Baby-EATS program will help educators to improve child nutrition
The Sector > Research > Allied Fields > Baby-EATS program will help educators to improve child nutrition

Baby-EATS program will help educators to improve child nutrition

by Freya Lucas

April 05, 2023
2 children are facing away from the camera eating apples

More than 600 young children aged two years and under will join their families, and 60 Australian early childhood centres in the trial of an innovative online program which has been created to support parents of infants and toddlers and early childhood educators to improve child nutrition early in life.


The Baby-EATS program is backed by a grant of more than $1.3 million from the Medical Research Future Fund (MRFF), and is led by researcher Serene Yoong, the Associate Director of Deakin University’s Global Centre for Preventive Health and Nutrition (GLOBE).


Early childhood services, Dr Yoong said, are particularly important because they, along with the home, are the primary setting where children are consuming food. 


“Childcare (sic.) is a particularly important avenue to support healthy feeding practices in this age,” she said. “The majority of parents returning to work after the birth of a child access childcare at approximately seven months. This corresponds to a critical developmental phase in infant nutrition and growth – and is an opportunity where we can influence long-term diet and weight trajectories.”


Poor diet is one of the primary causes of death and disability, and children as young as three years of age report consuming significant amounts of food high in sodium and added sugar.


Exposure to optimal feeding practices early in life can support the development of lifelong healthy nutrition behaviours, Dr Yoong and her team assert. Despite this understanding, parents of infants report challenges with accessing timely information around feeding, and lack support to implement them.

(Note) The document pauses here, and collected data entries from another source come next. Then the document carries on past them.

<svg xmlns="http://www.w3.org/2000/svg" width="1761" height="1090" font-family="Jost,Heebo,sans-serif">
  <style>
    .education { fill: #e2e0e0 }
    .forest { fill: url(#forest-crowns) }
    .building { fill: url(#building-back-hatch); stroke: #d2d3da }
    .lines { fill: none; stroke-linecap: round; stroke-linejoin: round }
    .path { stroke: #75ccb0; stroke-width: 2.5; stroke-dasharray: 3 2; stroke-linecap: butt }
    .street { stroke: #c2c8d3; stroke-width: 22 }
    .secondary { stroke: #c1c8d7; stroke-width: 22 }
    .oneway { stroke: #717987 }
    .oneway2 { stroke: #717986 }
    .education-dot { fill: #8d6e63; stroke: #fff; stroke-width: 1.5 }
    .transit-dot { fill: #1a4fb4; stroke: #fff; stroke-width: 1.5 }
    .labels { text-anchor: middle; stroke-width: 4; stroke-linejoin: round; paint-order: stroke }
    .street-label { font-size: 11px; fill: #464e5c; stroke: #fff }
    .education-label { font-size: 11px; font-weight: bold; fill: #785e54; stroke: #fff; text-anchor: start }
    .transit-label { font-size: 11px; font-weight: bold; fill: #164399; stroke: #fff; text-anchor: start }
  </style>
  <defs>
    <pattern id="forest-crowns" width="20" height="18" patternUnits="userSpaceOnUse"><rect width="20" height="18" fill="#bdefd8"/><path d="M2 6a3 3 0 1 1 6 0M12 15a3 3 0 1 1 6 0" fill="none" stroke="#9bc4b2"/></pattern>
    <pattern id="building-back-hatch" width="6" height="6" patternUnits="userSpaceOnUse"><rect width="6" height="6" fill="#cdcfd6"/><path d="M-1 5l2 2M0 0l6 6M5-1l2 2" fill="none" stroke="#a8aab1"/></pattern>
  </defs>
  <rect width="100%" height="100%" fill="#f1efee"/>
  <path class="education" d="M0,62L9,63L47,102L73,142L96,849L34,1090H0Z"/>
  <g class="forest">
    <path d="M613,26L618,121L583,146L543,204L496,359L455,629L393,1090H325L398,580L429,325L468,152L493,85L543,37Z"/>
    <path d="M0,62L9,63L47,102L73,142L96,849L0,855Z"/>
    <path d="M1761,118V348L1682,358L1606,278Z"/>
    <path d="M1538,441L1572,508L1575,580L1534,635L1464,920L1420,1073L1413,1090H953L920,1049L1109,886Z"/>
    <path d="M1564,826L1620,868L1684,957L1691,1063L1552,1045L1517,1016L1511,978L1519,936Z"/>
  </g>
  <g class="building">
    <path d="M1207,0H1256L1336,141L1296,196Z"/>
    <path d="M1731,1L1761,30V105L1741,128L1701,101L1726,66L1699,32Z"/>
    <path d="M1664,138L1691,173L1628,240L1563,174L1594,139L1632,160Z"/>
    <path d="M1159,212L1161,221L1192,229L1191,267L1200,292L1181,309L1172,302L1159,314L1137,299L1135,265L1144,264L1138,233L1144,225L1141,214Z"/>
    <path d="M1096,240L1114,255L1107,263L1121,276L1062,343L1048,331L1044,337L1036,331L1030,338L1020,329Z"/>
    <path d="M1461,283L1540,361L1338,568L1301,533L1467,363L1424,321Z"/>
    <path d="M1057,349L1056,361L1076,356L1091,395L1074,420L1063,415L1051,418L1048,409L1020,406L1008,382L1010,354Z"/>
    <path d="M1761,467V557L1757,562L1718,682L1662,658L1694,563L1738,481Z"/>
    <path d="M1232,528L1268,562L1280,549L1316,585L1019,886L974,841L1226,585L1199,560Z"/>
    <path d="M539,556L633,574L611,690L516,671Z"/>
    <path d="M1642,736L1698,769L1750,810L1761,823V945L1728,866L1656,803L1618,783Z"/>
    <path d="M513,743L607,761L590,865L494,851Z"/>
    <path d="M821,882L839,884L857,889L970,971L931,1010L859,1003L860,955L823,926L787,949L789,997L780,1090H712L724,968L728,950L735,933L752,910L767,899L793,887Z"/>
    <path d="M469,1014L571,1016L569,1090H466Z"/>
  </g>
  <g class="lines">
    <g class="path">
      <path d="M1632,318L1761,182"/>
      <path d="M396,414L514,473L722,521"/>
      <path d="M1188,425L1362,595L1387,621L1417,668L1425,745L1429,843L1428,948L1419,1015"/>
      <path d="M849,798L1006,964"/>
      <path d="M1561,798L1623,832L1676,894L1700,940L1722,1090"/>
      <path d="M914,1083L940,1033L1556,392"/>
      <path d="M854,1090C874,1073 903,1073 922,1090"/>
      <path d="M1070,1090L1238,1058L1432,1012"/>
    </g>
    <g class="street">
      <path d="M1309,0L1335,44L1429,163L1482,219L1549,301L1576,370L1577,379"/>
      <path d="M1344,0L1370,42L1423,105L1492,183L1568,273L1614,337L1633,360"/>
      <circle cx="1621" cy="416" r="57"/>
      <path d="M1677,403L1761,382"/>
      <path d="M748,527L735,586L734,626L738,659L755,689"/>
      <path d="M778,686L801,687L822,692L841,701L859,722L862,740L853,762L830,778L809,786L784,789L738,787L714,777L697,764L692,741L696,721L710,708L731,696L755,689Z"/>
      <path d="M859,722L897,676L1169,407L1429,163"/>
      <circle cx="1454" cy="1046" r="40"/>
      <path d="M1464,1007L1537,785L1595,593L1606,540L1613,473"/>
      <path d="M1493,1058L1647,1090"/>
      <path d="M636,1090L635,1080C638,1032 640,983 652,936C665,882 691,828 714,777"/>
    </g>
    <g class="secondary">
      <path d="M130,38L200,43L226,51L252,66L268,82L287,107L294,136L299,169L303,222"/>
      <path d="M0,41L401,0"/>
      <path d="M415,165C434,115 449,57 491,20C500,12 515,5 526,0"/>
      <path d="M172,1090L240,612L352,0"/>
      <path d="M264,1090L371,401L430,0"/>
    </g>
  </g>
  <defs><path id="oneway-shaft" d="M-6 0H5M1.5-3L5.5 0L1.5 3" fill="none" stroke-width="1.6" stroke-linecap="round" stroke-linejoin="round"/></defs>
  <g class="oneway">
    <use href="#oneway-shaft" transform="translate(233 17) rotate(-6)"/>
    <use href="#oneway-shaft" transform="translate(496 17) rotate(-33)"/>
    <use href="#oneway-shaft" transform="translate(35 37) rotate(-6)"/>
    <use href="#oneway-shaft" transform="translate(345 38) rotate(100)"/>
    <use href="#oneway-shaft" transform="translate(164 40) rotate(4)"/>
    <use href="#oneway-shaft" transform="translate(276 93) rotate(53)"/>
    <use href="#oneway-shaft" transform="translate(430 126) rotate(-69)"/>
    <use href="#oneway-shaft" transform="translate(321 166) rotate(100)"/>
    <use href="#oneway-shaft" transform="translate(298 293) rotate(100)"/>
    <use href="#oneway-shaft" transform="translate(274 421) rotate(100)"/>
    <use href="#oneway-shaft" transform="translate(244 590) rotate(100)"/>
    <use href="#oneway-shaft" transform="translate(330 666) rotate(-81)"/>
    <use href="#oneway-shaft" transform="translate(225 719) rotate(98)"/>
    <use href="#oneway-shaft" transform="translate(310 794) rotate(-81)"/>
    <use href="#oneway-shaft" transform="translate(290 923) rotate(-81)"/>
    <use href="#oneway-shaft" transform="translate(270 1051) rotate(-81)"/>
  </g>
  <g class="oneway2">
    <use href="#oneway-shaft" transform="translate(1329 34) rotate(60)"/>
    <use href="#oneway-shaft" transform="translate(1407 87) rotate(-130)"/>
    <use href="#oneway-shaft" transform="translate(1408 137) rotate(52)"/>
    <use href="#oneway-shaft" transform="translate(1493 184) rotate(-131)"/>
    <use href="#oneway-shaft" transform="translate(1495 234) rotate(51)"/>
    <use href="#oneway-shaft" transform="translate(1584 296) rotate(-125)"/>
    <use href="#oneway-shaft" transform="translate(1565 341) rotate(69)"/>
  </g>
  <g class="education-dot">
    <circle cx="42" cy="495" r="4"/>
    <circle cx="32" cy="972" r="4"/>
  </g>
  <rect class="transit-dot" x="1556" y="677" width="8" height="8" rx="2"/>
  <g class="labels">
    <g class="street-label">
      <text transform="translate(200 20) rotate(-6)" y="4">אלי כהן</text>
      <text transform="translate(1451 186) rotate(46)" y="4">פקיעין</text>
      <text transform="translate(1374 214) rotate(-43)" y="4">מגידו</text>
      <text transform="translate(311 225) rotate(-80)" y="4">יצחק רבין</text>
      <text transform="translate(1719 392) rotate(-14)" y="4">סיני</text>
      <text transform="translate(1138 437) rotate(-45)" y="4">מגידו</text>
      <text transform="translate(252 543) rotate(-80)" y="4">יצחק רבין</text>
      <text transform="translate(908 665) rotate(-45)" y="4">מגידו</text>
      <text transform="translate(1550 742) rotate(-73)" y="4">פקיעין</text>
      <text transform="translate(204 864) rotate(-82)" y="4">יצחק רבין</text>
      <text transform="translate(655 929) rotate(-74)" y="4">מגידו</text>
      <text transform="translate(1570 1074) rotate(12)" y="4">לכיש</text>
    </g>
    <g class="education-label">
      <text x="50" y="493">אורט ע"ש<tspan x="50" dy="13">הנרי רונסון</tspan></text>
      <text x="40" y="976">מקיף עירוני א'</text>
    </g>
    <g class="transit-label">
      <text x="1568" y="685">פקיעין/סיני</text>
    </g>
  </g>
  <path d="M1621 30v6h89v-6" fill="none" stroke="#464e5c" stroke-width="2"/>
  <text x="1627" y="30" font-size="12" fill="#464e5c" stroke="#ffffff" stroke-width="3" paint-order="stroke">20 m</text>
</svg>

Dr Yoong is an accredited practising dietitian, and believes that Baby-EATS will be able to support the use of feeding practices known to promote healthy weight and healthy eating behaviours. 

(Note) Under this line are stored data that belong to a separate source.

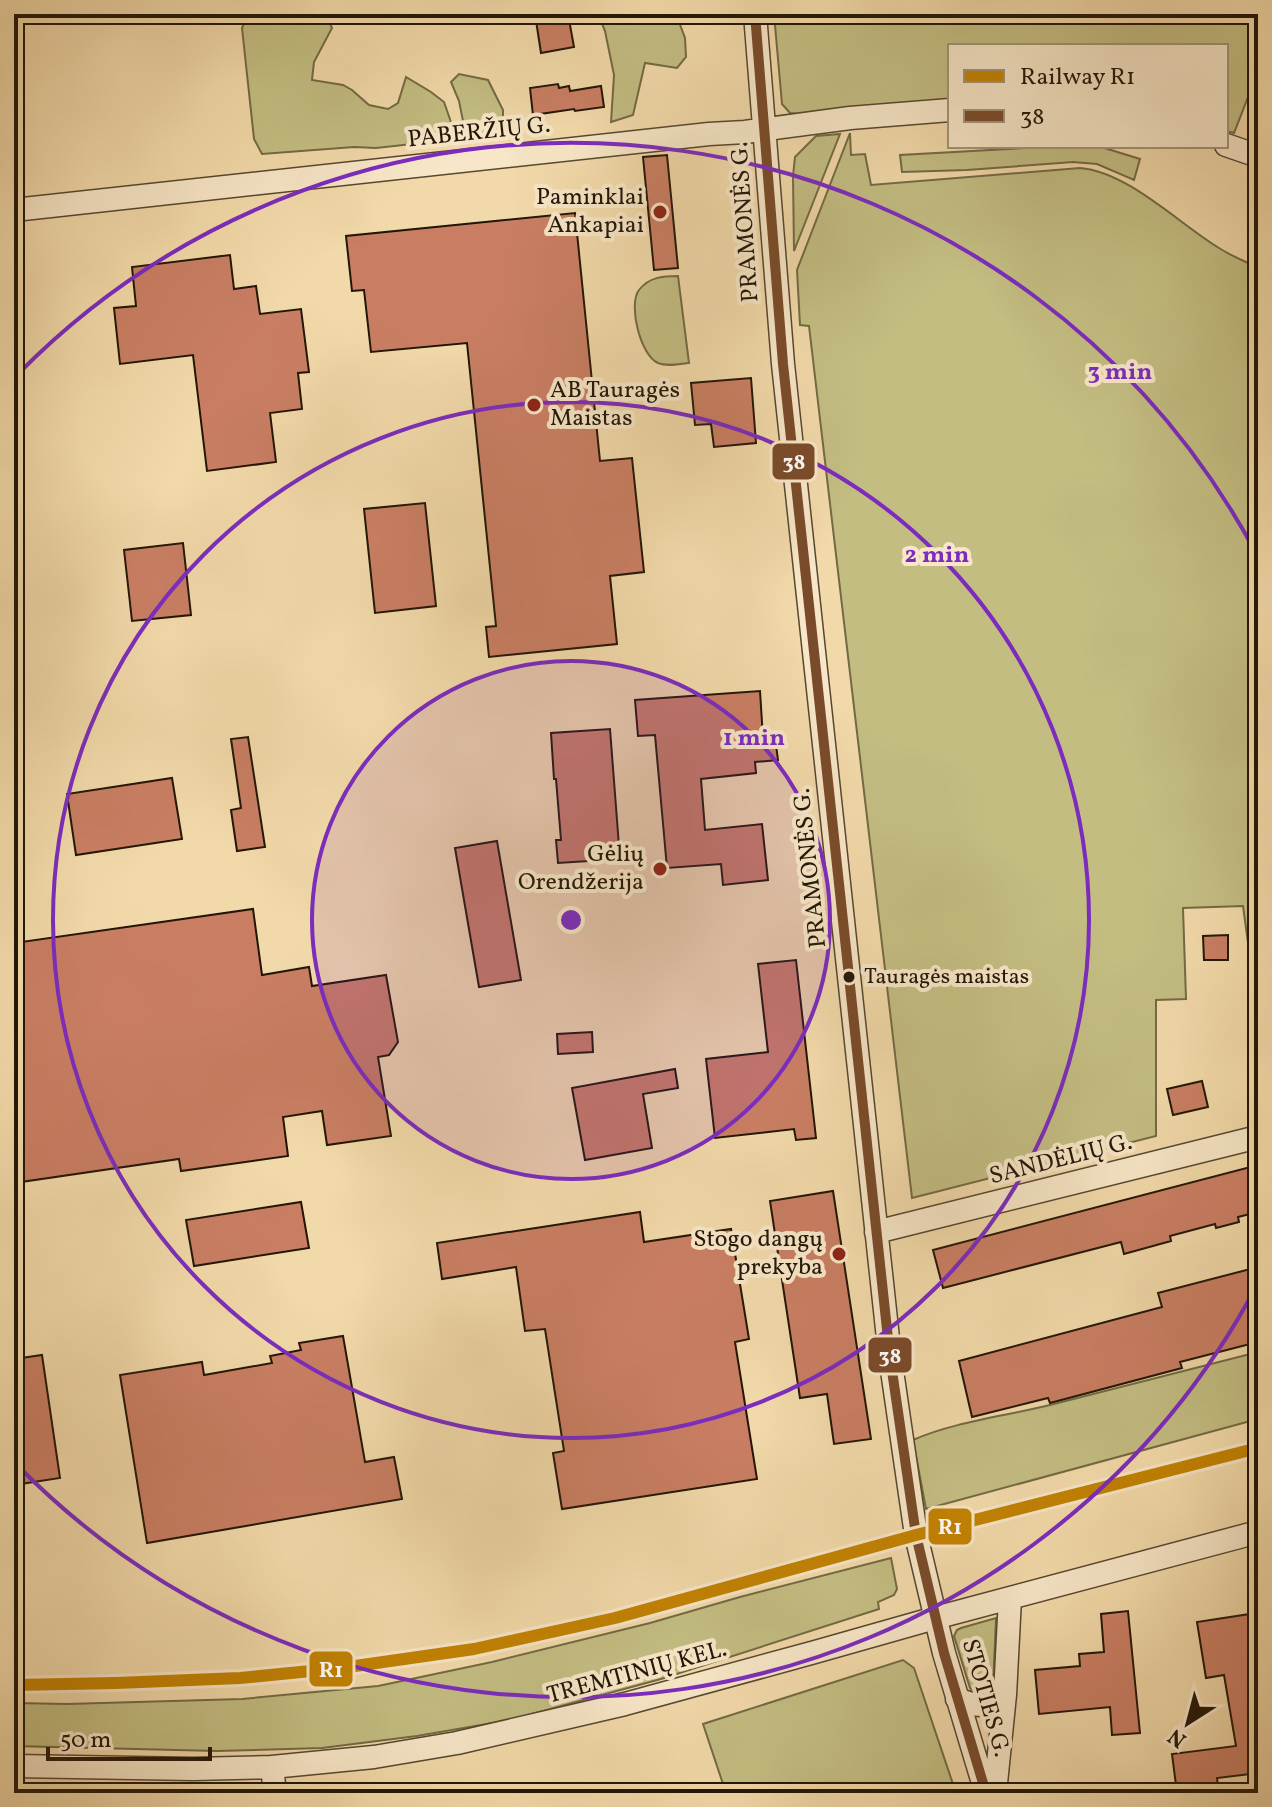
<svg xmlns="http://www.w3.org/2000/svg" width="1272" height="1807" font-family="Vollkorn,serif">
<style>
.green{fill:#c3bd82;stroke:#726a44;stroke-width:2}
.building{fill:#c97e63;stroke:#221607;stroke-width:2}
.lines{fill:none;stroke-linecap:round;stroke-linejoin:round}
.minor-casing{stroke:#564730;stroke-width:25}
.minor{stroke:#f7e6c7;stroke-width:22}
.bus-1-casing{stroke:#f7e6c7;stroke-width:16}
.bus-1{stroke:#7a4b2a;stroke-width:10}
.rail-1-casing{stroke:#f7e6c7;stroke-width:18}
.rail-1{stroke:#c28202;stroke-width:12}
.ring{fill:none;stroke:#7b2cbf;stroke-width:4}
.poi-dot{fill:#8f2418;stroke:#f7e6c7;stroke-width:3}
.bus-dot{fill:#221607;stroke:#f7e6c7;stroke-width:3}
.labels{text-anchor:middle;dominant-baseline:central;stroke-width:8;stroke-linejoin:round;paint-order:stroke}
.bus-label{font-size:22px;fill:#221607;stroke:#f7e6c7;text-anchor:start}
.street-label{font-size:24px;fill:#221607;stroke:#f7e6c7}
.poi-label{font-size:24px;fill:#221607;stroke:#f7e6c7;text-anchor:end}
.centre{fill:#7b2cbf;stroke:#f7e6c7;stroke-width:4}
.ring-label{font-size:24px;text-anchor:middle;font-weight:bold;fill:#7b2cbf;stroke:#f7e6c7;stroke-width:8;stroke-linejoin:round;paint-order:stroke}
.line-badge{stroke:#f7e6c7;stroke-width:3}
.badge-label{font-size:22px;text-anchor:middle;font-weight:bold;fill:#fff}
</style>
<rect width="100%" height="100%" fill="#f2d9a9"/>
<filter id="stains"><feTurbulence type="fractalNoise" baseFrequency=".0025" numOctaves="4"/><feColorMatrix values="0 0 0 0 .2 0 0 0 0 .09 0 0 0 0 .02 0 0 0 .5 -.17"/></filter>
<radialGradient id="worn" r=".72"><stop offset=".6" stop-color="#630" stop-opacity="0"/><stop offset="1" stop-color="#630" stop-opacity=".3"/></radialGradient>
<path class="green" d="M248,14H320L328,19L332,28L314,62L312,80L343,85L352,90L369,105L388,109L398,103L406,77L431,92L444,102L452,125L463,121L459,101L451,82L459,74L488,80L503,110V134L376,148L354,147L262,154L254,139L242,28Z
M598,14H676L685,38L686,57L677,68L645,63L633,115L611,122L614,75L605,31Z
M774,14H1258V94L1250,92L1234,133L1226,131V46H950V100L798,114L790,113L782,104Z
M850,133L851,155L865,154L871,185L1080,168C1128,172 1178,223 1219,248C1231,256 1245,261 1258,268V1016L1243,906L1183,908L1186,999L1156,1000V1136L912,1198L809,326L800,325L797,270Z
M840,134L794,251L793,176L795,157L816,136Z
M1098,146L1140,159L1134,180L1097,164L1073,162L967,170L902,172L900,155L1043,147Z
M678,276L689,363C679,364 667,367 658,363C640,355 628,304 639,290C649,277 663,276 678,276Z
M1258,1352V1419L926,1509L913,1440C953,1422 1006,1416 1050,1405C1119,1388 1188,1370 1258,1352Z
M891,1558L897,1589L894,1595L878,1602L879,1609L661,1679L510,1720L417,1736L322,1748L217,1751L14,1746V1703L67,1704L242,1699L378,1686L492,1662L650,1623L740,1597Z
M996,1618L993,1688L983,1696L976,1694L970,1688L954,1636L957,1630L961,1628Z
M903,1660L914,1668L956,1793H726L703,1724Z"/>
<path class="building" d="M535,14H568L574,47L541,53Z
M558,84L559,88L569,86L570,91L601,86L604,107L575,111L574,109L533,115L530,88Z
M667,155L678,268L654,270L643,157Z
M575,213L600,461L632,458L644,572L610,576L617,644L489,657L486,627L496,626L467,343L371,352L364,290L352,291L346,236Z
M230,255L234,289L256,286L260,314L301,309L309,372L298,373L302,409L270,413L276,462L207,471L193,355L120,364L114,308L136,306L132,267Z
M751,378L756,443L714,447L711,424L695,425L691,383Z
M425,503L436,606L375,613L364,509Z
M183,543L191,615L132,621L124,550Z
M760,691L763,738L775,737L778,760L755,762L756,773L701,779L705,830L762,824L768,880L723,885L721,864L667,868L655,735L638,736L635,700Z
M610,729L620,859L558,863L556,840H561L556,779H554L551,733Z
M248,737L265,847L237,851L231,810L241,808L231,739Z
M172,778L182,839L76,855L67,794Z
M497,841L521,980L479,987L455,848Z
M253,909L262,975L309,967L312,986L386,975L398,1042L389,1055L378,1057L391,1136L327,1145L322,1111L283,1117L288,1156L181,1171L179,1159L14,1183V943Z
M1228,935V960H1204L1203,936Z
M796,960L816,1138L796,1140L794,1129L715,1138L706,1059L768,1052L758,964Z
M592,1032L593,1052L558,1054L557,1034Z
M675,1069L678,1088L643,1094L652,1148L585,1160L572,1088Z
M1202,1081L1208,1107L1173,1115L1167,1089Z
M1258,1165V1212L1238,1217L1239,1222L1216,1228L1215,1224L1170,1236L1171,1241L1124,1254L1121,1242L943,1288L933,1250Z
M833,1191L871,1439L834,1444L827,1394L800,1398L770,1201Z
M301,1202L309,1248L194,1266L186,1220Z
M640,1212L644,1242L731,1229L749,1339L735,1342L757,1479L562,1509L553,1453L564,1451L545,1329L525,1331L516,1267L442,1279L437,1243Z
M1258,1267V1342L1180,1362L1182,1368L1050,1403L1048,1398L972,1417L959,1361L1162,1307L1158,1293Z
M343,1336L365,1462L394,1457L402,1499L147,1543L120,1375L202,1362L204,1375L272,1363L270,1356L301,1350L299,1343Z
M42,1355L60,1478L14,1485V1359Z
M1128,1611L1140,1733L1112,1735L1110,1707L1039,1714L1035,1670L1080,1666L1079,1654L1104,1652L1101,1614Z
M1250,1614L1258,1663V1773L1217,1778L1219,1793H1177L1172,1754L1236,1746L1224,1675L1206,1678L1197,1622Z"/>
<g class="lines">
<g class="minor-casing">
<path id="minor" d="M755,14L783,364L890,1357L916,1535L944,1653L986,1793
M1226,145L1258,156
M14,210L709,134L745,132L850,118L950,110
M876,1232L1258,1137
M957,1699C978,1707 986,1708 1005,1695
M14,1766L193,1769L272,1767L374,1757L457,1743L625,1704L815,1652L935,1618L1258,1532
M272,1767L275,1793
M995,1793L1005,1695L1010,1598"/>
</g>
<use href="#minor" class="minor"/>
<g class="bus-1-casing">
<path id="bus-1" d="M755,14L783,364L890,1357L916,1535L944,1653L986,1793"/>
</g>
<use href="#bus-1" class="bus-1"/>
<g class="rail-1-casing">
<path id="rail-1" d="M14,1685L116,1683L240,1678L341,1668L474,1649L615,1618L916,1535L1258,1448"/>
</g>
<use href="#rail-1" class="rail-1"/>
</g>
<circle cx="571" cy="920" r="259" fill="#7b2cbf" fill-opacity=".12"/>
<g class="ring">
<circle cx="571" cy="920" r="259"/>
<circle cx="571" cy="920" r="518"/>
<path d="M1257 1285A777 777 0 0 1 17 1465M17 375A777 777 0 0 1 1257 555"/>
</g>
<g class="poi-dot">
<circle cx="660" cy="212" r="8"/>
<circle cx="534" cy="405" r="8"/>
<circle cx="660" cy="869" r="8"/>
<circle cx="839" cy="1254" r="8"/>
</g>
<circle class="bus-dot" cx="849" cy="977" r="7"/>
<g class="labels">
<g class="bus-label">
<text x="864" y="977">Tauragės maistas</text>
</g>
<g class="street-label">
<text transform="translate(479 133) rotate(-6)">PABERŽIŲ G.</text>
<text transform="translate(746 222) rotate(-94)">PRAMONĖS G.</text>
<text transform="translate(811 868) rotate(-96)">PRAMONĖS G.</text>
<text transform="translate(1061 1160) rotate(-14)">SANDĖLIŲ G.</text>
<text transform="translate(637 1673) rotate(-15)">TREMTINIŲ KEL.</text>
<text transform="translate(985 1698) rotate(74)">STOTIES G.</text>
</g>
<g class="poi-label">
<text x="644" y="198">Paminklai<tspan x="644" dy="28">Ankapiai</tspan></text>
<text x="550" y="391" text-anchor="start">AB Tauragės<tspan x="550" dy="28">Maistas</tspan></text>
<text x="644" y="855">Gėlių<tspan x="644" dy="28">Orendžerija</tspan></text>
<text x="823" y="1240">Stogo dangų<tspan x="823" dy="28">prekyba</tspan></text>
</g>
</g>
<circle cx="571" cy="920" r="12" class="centre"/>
<g class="ring-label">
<text x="1120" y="379">3 min</text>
<text x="937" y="562">2 min</text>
<text x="754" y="745">1 min</text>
</g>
<g class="line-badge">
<rect x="771" y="442" width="45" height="39" rx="8" fill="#7a4b2a"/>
<rect x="867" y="1336" width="46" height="38" rx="8" fill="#7a4b2a"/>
<rect x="927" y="1507" width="46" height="39" rx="8" fill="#c28202"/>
<rect x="308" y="1650" width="46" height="38" rx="8" fill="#c28202"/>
</g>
<g class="badge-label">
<text x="794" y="469">38</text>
<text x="890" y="1363">38</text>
<text x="950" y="1534">R1</text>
<text x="331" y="1677">R1</text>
</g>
<rect width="1272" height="1807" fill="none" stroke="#f2d9a9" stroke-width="48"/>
<rect x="16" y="16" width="1240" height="1775" fill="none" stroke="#221607" stroke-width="4"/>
<rect x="24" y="24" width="1224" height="1759" fill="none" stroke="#221607" stroke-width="2"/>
<rect x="948" y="44" width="280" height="104" fill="#f7e6c7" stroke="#a2937a" stroke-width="2"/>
<rect x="964" y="70" width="40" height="12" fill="#c28202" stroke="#a2937a" stroke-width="2"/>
<text x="1020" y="84" font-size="24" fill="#221607">Railway R1</text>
<rect x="964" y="110" width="40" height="12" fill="#7a4b2a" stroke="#a2937a" stroke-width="2"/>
<text x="1020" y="124" font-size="24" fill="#221607">38</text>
<g transform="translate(1188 1723) rotate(216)" stroke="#f7e6c7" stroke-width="6" paint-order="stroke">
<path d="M0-6L14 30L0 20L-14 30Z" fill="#221607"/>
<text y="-12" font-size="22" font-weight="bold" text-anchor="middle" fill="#221607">N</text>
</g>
<path d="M48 1747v12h162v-12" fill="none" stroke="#221607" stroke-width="4"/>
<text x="60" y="1747" font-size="24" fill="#221607" stroke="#f7e6c7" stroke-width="6" paint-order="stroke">50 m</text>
<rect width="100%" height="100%" filter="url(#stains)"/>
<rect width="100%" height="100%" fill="url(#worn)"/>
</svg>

This includes supporting parents and early childhood service staff to recognise when children are full, not pressuring them to eat and avoiding using food as a reward. 


Importantly, it is the first program targeting children under two years of age that focuses on ensuring consistent nutrition messages in the home and early learning environments.


“We have intentionally designed this program to address both parents and childcare centres identified knowledge gaps, using fun, interactive online strategies,” Dr Yoong said.


Baby-EATS, which will be delivered in partnership with the Hunter New England Local Health District, consists of an online interactive website for early childhood educators, age-appropriate text messages to parents, short video resources, web resources and webinars from paediatric dietitians.


Baby-EATS builds on a strong partnership between Associate Professor Yoong, the Hunter England Local Health District, the NSW Centre for Population Health and early childhood services and parents within the region. 


The research team consists of expert dietitians, implementation and behavioural scientists, early childhood education specialists, information technology experts, health service managers, health economists and statisticians from the University of Newcastle, Deakin Health Economics and the University of Queensland.